It wasn’t the perfect way to start the season, but nevertheless, No. 11 Northwest ran away with a 53-36 victory over host Wootton on the strength of Farri’s four-touchdown performance. The 5-foot-9 senior was tasked with not only running the football, but returning kickoffs, punts, and kicked PAT’s as well. On the night he ran for two touchdowns, took a 10-yard pass into the endzone, and took a kickoff 95 yards to the house right out of halftime.
For Wootton, the game was seemingly out of reach. Farri, second-year starting quarterback Chris Craddock, and the rest of the Jaguar offense could seemingly do no wrong. They scored three out of the four times they had possession of the ball — all ending by either an aforementioned Farri touchdown, or Norval Black score. The only highlight until halftime was an Alec Yassin pick-six that gave the Patriots an early 6-0 lead.
Just before halftime, senior quarterback Grant Saylor and receiver Elijah Trent hooked up for a 34-yard pass that was just a yard short of a touchdown.
In the aftermath of the Farri kick-return for a touchdown, the Wootton offense woke up out of their slumber when junior wideout Noelly Miller got hit late out of bounds and drew an unnecessary roughness penalty that added 15 yards to a Miller 16-yard catch-and-run.
The Patriots then scored on the ensuing play after a 10-yard connection between Sayer and Trent, making the score 26-14 after converting on a 2-point play. The Patriots were able to force a fumble on the Jaguars next possession, but never capitalized on that takeaway. But it didn’t take long for the Jaguars to make another mistake when they drew a false start penalty and then an illegal procedure two plays apart, forcing a 3rd-and-long that Northwest couldn’t make up.
“We were very undisciplined,” Northwest coach Mike Neubeiser said. “We had unsportsmanlike conduct penalties, we had guys who weren’t on the field when they needed to be on the field. It was embarrassing, to be honest. … We got to clean things up.
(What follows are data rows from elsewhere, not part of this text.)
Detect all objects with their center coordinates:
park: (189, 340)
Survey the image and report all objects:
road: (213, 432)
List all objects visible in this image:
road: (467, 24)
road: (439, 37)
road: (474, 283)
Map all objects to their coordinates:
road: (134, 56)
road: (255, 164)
We can’t just rely on our athleticism all the time, you know.”
On the next Wootton possession, Miller reeled in a 66-yard pass and took it to the house to bring the Patriots to within six, 26-20.
With the Patriots seizing all the momentum and the home crowd back into the game, a comeback for the ages seemed possible, until the following Northwest drive when Alphonso Foray scored on a back-breaking 28-yard run to make it 32-20 late in the third quarter.
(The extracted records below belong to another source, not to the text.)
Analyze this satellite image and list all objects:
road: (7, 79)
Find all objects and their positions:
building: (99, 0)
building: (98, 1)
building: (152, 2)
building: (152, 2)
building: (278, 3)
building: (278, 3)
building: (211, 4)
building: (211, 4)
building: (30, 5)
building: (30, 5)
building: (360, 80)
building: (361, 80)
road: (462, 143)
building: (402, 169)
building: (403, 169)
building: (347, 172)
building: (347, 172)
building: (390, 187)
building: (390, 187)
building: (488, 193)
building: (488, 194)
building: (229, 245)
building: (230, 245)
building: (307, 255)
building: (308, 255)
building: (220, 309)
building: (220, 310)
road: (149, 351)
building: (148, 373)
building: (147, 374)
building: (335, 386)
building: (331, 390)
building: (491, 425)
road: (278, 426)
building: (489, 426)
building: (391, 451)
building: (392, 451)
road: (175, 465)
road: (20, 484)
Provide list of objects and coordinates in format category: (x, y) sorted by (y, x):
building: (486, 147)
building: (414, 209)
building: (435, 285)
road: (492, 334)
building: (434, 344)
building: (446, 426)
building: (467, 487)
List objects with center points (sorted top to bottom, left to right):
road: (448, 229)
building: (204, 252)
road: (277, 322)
The fourth quarter featured more of the same as Farri scored his last touchdown of the day, Isaiah Bishop barreled through for an 11-yard touchdown making the score 39-20. Miller stopped the bleeding with his second score of the day and converted a two-point conversion to make it 39-28, but the Jaguars continued to pile on the score, never allowing the outcome of the game to be in doubt again.